As I read through all that he has so well written, I thought to myself time and time again: If only we had had this book 30, 40 or 50 years ago! How much labour and toil would have been saved. We should have been put immediately on the right track. But these are vain regrets. There was no Sir Kenneth Roberts-Wray to write it then, or at any rate no one who found the time: and he has only found time now since his retirement.
It would be a great mistake, however, to think that this book comes too late. Sir Kenneth discusses problems which are of vital concern to all countries of the Commonwealth. Not only to the small territories still reaching towards independence, but also the great independent countries too.
The basic law (to use Sir Kenneth’s phrase) of most countries of the Commonwealth is the general law of England. It includes the principles of common law and equity, statutes of general application, and the Crown prerogative. In this book you will find decisions from all countries showing how this basic law has been applied. Particularly a collection of cases on the “statutes of general application” which has never been done before. The new written Constitutions bear the same imprint. Most of them set out the fundamental human rights established by the common law of England.
The jurisdiction of the Judicial Committee does not extend so widely now as it once did. Many of the territories feel that an appeal to London is hardly consistent with their independence. They need not fear, Australia, New Zealand, Ceylon, Sierra Leone, Jamaica, Trinidad and Tobago and Malta still come to the Privy Council. Their Lordships advise the Heads of the Federation of Malaysia, Malawi and Gambia.

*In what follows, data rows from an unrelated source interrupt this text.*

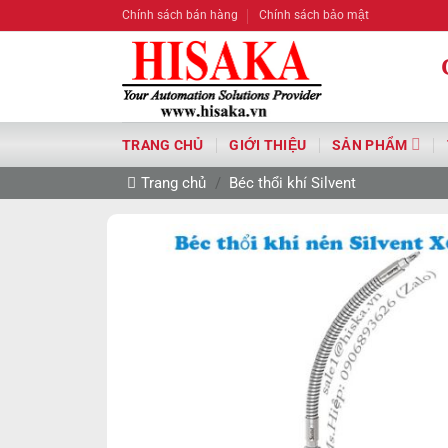
Bỏ
Chính sách bán hàng
Chính sách bảo mật
qua
nội
dung
TRANG CHỦ
GIỚI THIỆU
SẢN PHẨM
Trang chủ
/
Béc thổi khí Silvent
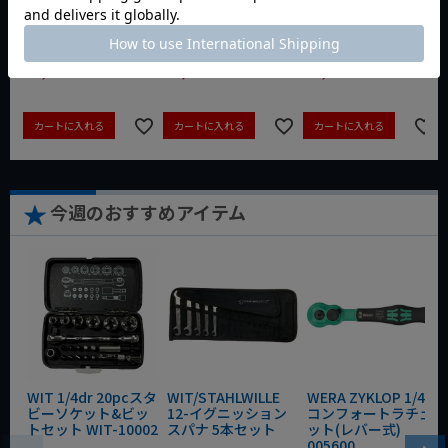
動画あり
夏セール
動画あり
夏セール
動画あり
夏セール
定価
¥
6,248
定価
¥
0
定価
¥
9,350
¥
4,373
¥
3,465
¥
6,545
税込
税込
税込
カートに入れる
カートに入れる
カートに入れる
今週のおすすめアイテム
WIT 1/4dr 20pcスタ
WIT/STAHLWILLE
WERA ZYKLOP 1/4"
ビーソケット&ビッ
12-イグニッション
コンフォートラチェ
トセット WIT-10002
スパナ 5本セット
ット(レバー式)
005600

Here is a most valuable analysis of the Judicial Committee’s jurisdiction. Never before has there been collected cases showing the principles on which the Judicial Committee acts in criminal cases. Here, too, is an interesting discussion of the future of the Judicial Committee. Should it be reinforced by Judges from the Commonwealth? Should it travel round, as it were, on circuit? There are difficulties on which Sir Kenneth comments. But they should be overcome. The rival suggestion of a Supreme Court of the Commonwealth has not commanded general acceptance. We should reform the Judicial Committee to fit the conditions of today.
We all know that the independence of the Judges is one of the pillars of the Rule of Law. The accepted view is that in England Judges are not to be removed except for misconduct and then only on the petition of both Houses of Parliament. Sir Kenneth challenges this. He suggests that they can be removed for misconduct “by other means,” namely, by judicial process. It is noteworthy that this suggestion has been carried into some of the Constitutions of the newly independent territories, Often there is provision for an inquiry by a tribunal of judges. This is, no doubt, wise. It is quite the best way.
Lastly there is here in the first Appendix a most valuable synopsis dealing with all the territories of the Commonwealth, their history, constitution, judicature and basic law. Everyone who has dealings with the Commonwealth will find this a handbook to which he will turn continually. I know I will.
So at last we have the book to tell us all we need of the laws of the Commonwealth and Colonies. Sir Kenneth is to be thanked and congratulated.
The Right Hon. The Master of the Rolls, Lord Denning January 27, 1966.